The supermarkets, which also said they would commit to either a capped price or low-price fuel strategy, said they will create cost savings in three ways: by securing lower purchasing prices from suppliers, predominantly by paying the lower of the two prices that Sainsbury’s and Asda currently pay large suppliers for identical products; by putting Argos stores into Asda; and by jointly buying shared goods and services and reducing central costs.
Sainsbury’s chief executive Mike Coupe and Asda CEO Roger Burnley said in a joint statement: “We are trying to bring our businesses together so that we can help millions of customers make significant savings on their shopping and their fuel costs, two of their biggest regular outgoings.

“We are committing to reducing prices by GBP1bn per year by the third year which would reduce prices by around 10% on everyday items.

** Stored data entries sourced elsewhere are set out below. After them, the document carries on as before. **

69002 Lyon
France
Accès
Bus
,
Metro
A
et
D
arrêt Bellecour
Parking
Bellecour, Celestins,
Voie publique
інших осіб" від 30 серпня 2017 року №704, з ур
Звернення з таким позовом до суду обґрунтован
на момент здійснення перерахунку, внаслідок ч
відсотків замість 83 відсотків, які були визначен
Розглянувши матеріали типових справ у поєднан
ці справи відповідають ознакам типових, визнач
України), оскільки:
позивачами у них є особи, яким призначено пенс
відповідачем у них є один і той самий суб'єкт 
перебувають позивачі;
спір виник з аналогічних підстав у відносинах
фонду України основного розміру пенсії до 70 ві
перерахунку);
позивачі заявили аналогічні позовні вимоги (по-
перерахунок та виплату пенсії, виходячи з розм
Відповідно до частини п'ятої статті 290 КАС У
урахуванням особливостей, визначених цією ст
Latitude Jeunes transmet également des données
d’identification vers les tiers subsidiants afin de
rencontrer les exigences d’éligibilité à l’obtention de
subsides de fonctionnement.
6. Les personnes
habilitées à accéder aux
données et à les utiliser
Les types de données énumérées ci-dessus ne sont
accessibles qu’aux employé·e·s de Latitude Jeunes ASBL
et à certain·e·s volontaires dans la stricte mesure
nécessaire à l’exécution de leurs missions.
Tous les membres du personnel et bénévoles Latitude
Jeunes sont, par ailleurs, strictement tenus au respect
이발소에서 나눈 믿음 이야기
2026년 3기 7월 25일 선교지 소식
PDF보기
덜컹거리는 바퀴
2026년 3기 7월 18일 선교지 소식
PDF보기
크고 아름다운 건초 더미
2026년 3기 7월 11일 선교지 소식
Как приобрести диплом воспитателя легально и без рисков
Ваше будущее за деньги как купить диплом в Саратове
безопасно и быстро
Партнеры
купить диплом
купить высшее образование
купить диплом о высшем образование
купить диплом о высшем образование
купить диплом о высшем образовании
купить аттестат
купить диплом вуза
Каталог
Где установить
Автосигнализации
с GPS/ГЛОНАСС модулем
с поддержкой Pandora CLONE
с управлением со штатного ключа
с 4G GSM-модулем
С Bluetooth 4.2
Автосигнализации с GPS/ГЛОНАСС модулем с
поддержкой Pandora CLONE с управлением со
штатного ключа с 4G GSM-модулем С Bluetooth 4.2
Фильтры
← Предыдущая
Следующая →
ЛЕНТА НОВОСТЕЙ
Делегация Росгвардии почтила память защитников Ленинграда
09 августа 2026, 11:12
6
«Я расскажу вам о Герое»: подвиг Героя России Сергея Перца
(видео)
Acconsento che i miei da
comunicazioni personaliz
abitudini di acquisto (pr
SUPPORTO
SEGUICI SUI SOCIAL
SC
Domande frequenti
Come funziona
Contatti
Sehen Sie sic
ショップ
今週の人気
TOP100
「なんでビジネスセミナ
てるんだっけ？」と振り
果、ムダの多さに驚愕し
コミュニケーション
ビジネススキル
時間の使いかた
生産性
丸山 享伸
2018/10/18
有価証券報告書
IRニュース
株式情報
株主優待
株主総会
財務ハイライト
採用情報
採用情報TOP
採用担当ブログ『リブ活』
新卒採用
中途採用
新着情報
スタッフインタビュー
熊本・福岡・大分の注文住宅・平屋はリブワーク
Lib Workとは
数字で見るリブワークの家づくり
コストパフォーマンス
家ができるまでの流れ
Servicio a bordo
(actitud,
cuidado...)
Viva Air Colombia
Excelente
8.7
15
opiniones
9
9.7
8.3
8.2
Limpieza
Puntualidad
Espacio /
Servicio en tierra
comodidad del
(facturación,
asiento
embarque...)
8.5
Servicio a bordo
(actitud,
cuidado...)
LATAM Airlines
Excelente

We are happy to be held to account for delivering on this commitment and to have our performance independently reviewed and to publish this annually.

“We hope that the CMA will properly take account of the evidence we have presented and correct its errors. We have proposed a reasonable yet conservative remedy package and hope the CMA considers this so that we can deliver the cost savings for customers.”

Reacting to the Sainsbury’s/Asda announcement, Thomas Brereton, a retail analyst at data and analytics company GlobalData, said: “Details of Ocado and M&S’s GBP1.5bn online venture have been published since the latest from the CMA, introducing a new variable into online grocery competitiveness evaluation – another issue rightfully previously flagged by the CMA, given that over 75% of the online market is controlled by the big four, Ocado and Amazon.

“For Sainsbury’s to forge on – with what many see as an already lost battle – shows how pivotal Sainsbury’s feels consolidation at the top end of the grocery market is in order to stop long-term share decline at the big four, to use economies of scale and pressure on large suppliers to reduce shelf prices for shoppers.”

The CMA’s final report is expected by 30 April.

Plans to merge the supermarkets were first announced in April last year when Sainsbury’s said it would pay Asda owner Walmart GBP2.97bn for a controlling stake in its UK supermarket subsidiary.